Rewrite the passage about the Shama House art project, starting at "For members of" and ending at "to another population.", and switch each "workshop" to "seminar".

## Selected passage

------------------------

For those who aren't artists, working on a group project can be less intimidating than creating something by yourself. But group art also raises the challenge of how to represent the different members of the group in a way all of them can identify with.

For members of the Shama House in North Bend, a clubhouse for people with mental illness, the search for a unifying image led to a pretty broad piece of common ground: the world.

Through a grant from the Coos Bay Area Zonta Club, members of the house were invited to participate in an art therapy workshop called Growing Through It, led by Coos Bay artist Bittin Foster Duggan. Duggan has held the workshop more than 50 times in 11 states since 1993, but always with a more narrowly defined group of people: those suffering from traumatic brain injuries.

Duggan developed the workshop to help her through her own brain injury, but after working to help others going through the same thing for so many years, she wanted to take it to a broader audience. The Shama project was the first test of applying Growing Through It to another population.

“The difference in working with adults with ‘mental illness' - it seems to be a larger diversity of life experience,” Duggan said. “They had me draw the world to symbolize a place where they're trying to live together and journey on their own paths, a place where everyone could be themselves.”

After making brainstorm lists of words for feelings and deciding on the theme “Honoring Our Lives,” drawing the world was the first step toward turning ideas into something concrete.

What they ended up with is a 4-by-4-foot, three-dimensional acrylic collage on a hardboard canvas with papier-mâché over balloons forming a globe. The surface was later adorned with figurines made of Sculpey clay.

------------------------

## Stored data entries
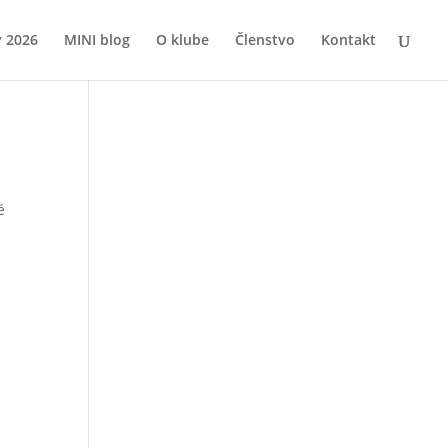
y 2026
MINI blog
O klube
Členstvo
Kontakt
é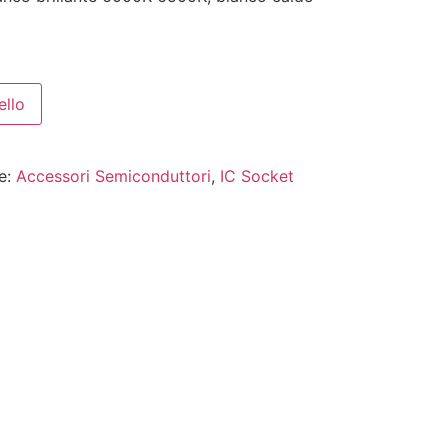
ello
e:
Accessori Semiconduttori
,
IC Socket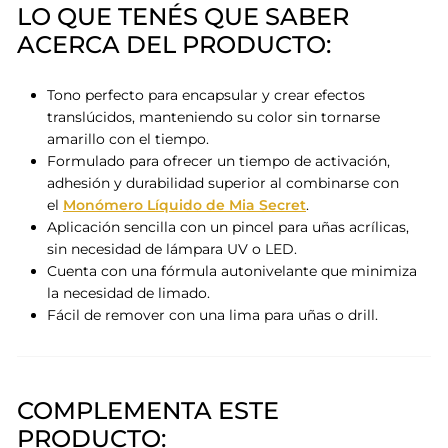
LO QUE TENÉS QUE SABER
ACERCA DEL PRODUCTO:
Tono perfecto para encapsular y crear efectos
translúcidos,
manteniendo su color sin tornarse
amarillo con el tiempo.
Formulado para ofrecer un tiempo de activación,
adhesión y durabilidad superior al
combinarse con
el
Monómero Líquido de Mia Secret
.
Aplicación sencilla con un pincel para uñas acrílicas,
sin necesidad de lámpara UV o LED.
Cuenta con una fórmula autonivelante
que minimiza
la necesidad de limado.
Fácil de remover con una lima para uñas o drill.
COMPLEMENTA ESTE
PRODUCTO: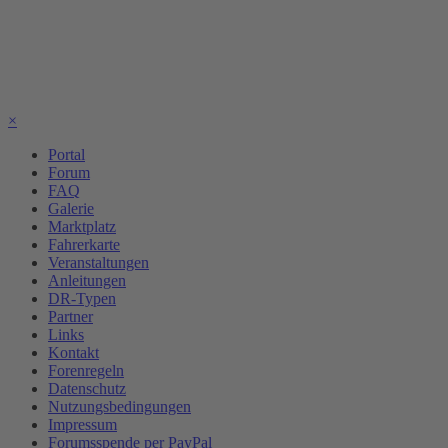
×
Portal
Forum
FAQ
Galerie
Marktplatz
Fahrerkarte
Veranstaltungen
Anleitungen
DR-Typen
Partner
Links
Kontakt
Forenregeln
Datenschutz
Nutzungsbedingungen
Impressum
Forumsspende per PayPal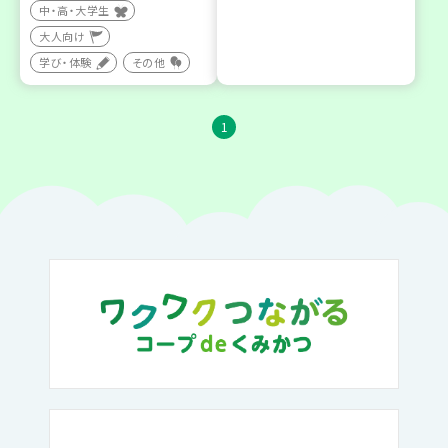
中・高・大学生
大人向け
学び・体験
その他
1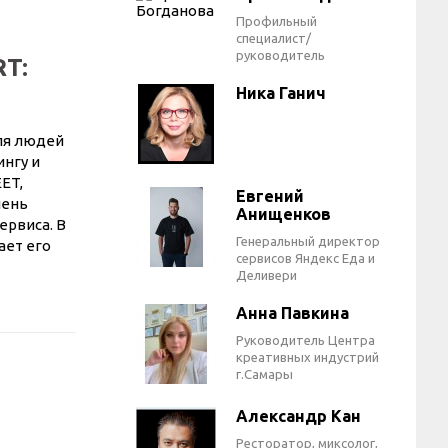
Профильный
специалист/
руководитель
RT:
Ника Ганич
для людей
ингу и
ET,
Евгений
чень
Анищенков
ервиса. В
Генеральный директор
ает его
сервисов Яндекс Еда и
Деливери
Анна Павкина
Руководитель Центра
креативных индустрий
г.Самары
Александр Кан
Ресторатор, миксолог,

------------------------

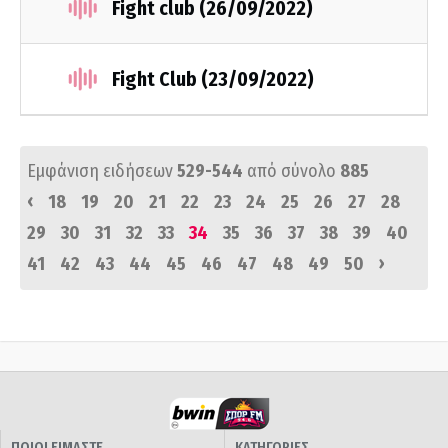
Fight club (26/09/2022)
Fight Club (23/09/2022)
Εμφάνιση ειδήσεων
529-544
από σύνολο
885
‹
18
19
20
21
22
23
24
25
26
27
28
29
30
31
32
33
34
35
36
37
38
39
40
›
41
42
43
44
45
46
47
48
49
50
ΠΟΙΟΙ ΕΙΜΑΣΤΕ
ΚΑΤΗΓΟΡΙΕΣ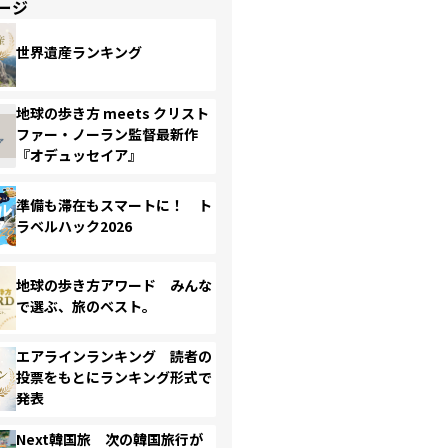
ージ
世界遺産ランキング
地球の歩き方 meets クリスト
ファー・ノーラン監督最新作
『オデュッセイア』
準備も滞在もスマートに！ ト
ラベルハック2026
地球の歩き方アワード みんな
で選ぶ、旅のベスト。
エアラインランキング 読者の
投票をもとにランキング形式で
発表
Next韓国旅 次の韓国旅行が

------------------------

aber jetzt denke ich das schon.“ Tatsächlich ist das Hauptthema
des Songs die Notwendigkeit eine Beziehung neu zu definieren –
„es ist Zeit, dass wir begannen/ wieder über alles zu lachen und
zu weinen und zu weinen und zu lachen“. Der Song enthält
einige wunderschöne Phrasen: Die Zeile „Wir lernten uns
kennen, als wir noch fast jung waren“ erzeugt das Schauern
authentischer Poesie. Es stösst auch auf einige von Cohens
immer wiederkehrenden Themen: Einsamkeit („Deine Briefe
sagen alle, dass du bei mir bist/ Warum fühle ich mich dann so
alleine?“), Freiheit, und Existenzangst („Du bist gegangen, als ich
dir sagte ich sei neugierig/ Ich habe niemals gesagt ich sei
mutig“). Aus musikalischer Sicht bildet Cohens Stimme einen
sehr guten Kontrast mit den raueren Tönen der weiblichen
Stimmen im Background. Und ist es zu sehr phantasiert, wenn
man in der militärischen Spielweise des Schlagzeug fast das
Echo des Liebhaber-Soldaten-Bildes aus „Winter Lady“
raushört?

------------------------

## Expected answer
For members of the Shama House in North Bend, a clubhouse for people with mental illness, the search for a unifying image led to a pretty broad piece of common ground: the world.

Through a grant from the Coos Bay Area Zonta Club, members of the house were invited to participate in an art therapy seminar called Growing Through It, led by Coos Bay artist Bittin Foster Duggan. Duggan has held the seminar more than 50 times in 11 states since 1993, but always with a more narrowly defined group of people: those suffering from traumatic brain injuries.

Duggan developed the seminar to help her through her own brain injury, but after working to help others going through the same thing for so many years, she wanted to take it to a broader audience. The Shama project was the first test of applying Growing Through It to another population.